#### Explain Solution R.D.Sharma Class 12 Chapter 5 deteminants Exercise 5.4 Question 15 maths Textbook Solution.

Answer:$\mathrm{x}=5, \mathrm{y}=-3 \text { and } \mathrm{z}=-2$

Hint: Use Cramer’s rule to solve a system of linear equations

Given:

\begin{aligned} &2 y-3 z=0 \\ &x+3 y=-4 \\ &3 x+4 y=3 \end{aligned}

Solution:

First take coefficient of variables x, y and z.

\begin{aligned} |\mathrm{A}| &=\left|\begin{array}{ccc} 0 & 2 & -3 \\ 1 & 3 & 0 \\ 3 & 4 & 0 \end{array}\right| \\ &=0(0)-2(0-0)-3(4-9) \\ &=-3(-5) \\ &=15 \end{aligned}                                                                                $\because$(Taking first row for solving determinant)

Now for x, the x column is replaced with constant column i.e.

\begin{aligned} \mathrm{D}_{\mathrm{x}} &=\left|\begin{array}{ccc} 0 & 2 & -3 \\ -4 & 3 & 0 \\ 3 & 4 & 0 \end{array}\right| \\ &=0(0)-2(0)-3(-16-9) \\ &=-3(-25) \\ &=75 \end{aligned}

If we are solving for y, the y column is replaced with constant column i.e.
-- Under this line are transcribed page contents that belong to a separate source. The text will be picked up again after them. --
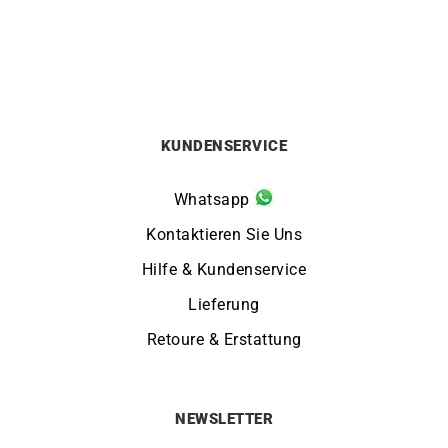
KUNDENSERVICE
Whatsapp
Kontaktieren Sie Uns
Hilfe & Kundenservice
Lieferung
Retoure & Erstattung
NEWSLETTER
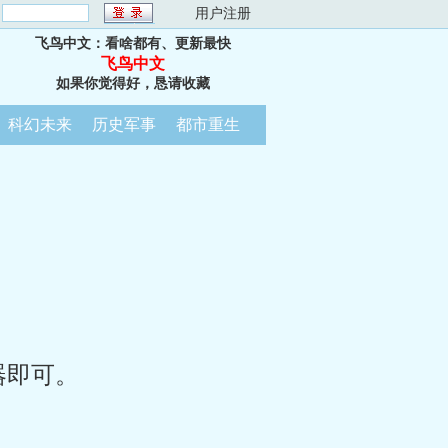
：
用户注册
飞鸟中文：看啥都有、更新最快
飞鸟中文
如果你觉得好，恳请收藏
科幻未来
历史军事
都市重生
器即可。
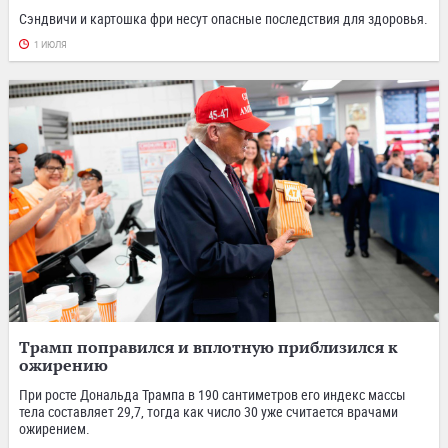
Сэндвичи и картошка фри несут опасные последствия для здоровья.
1 ИЮЛЯ
Трамп поправился и вплотную приблизился к
ожирению
При росте Дональда Трампа в 190 сантиметров его индекс массы
тела составляет 29,7, тогда как число 30 уже считается врачами
ожирением.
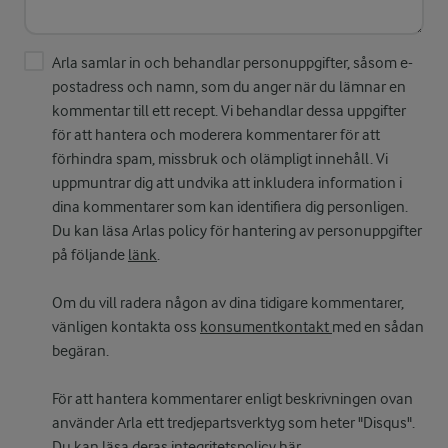
Arla samlar in och behandlar personuppgifter, såsom e-
postadress och namn, som du anger när du lämnar en
kommentar till ett recept. Vi behandlar dessa uppgifter
för att hantera och moderera kommentarer för att
förhindra spam, missbruk och olämpligt innehåll. Vi
uppmuntrar dig att undvika att inkludera information i
dina kommentarer som kan identifiera dig personligen.
Du kan läsa Arlas policy för hantering av personuppgifter
på följande
länk
.
Om du vill radera någon av dina tidigare kommentarer,
vänligen kontakta oss
konsumentkontakt
med en sådan
begäran.
För att hantera kommentarer enligt beskrivningen ovan
använder Arla ett tredjepartsverktyg som heter "Disqus".
Du kan läsa deras integritetspolicy
här
.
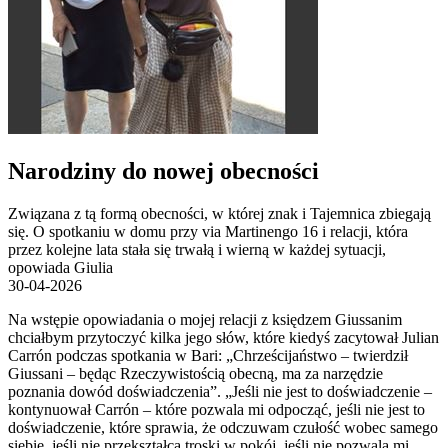
Narodziny do nowej obecności
Związana z tą formą obecności, w której znak i Tajemnica zbiegają
się. O spotkaniu w domu przy via Martinengo 16 i relacji, która
przez kolejne lata stała się trwałą i wierną w każdej sytuacji,
opowiada Giulia
30-04-2026
Na wstępie opowiadania o mojej relacji z księdzem Giussanim
chciałbym przytoczyć kilka jego słów, które kiedyś zacytował Julian
Carrón podczas spotkania w Bari: „Chrześcijaństwo – twierdził
Giussani – będąc Rzeczywistością obecną, ma za narzędzie
poznania dowód doświadczenia”. „Jeśli nie jest to doświadczenie –
kontynuował Carrón – które pozwala mi odpocząć, jeśli nie jest to
doświadczenie, które sprawia, że odczuwam czułość wobec samego
siebie, jeśli nie przekształca troski w pokój, jeśli nie pozwala mi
\begin{aligned} \mathrm{D}_{\mathrm{y}} &=\left|\begin{array}{ccc} 0 & 0 & -3 \\ 1 & -4 & 0 \\ 3 & 3 & 0 \end{array}\right| \\ &=0(0)-0(0)-3(3+12) \\ &=-3(15) \\ &=-45 \end{aligned}

If we are solving for z, the z column is replaced with constant column i.e.

\begin{aligned} \mathrm{D}_{z} &=\left|\begin{array}{ccc} 0 & 2 & 0 \\ 1 & 3 & -4 \\ 3 & 4 & 3 \end{array}\right| \\ &=0(9+16)-2(3+12)+0(4-9) \\ &=0-2(15)+0 \\ &=-30 \end{aligned}

By Cramer’s rule,

\begin{aligned} &\Rightarrow x=\frac{D_{x}}{D}=\frac{75}{15}=5 \\ &\Rightarrow y=\frac{D_{y}}{D}=\frac{-45}{15}=-3 \\ &\Rightarrow z=\frac{D_{z}}{D}=\frac{-30}{15}=-2 \end{aligned}

Concept: Determinant solving of 3 x 3 matrix (Cramer’s rule)

Note: Cramer’s rule will give us unique solution to a system of equations, if it exists. However, if the system has no solution or an infinitive number of solutions that is determinant is zero.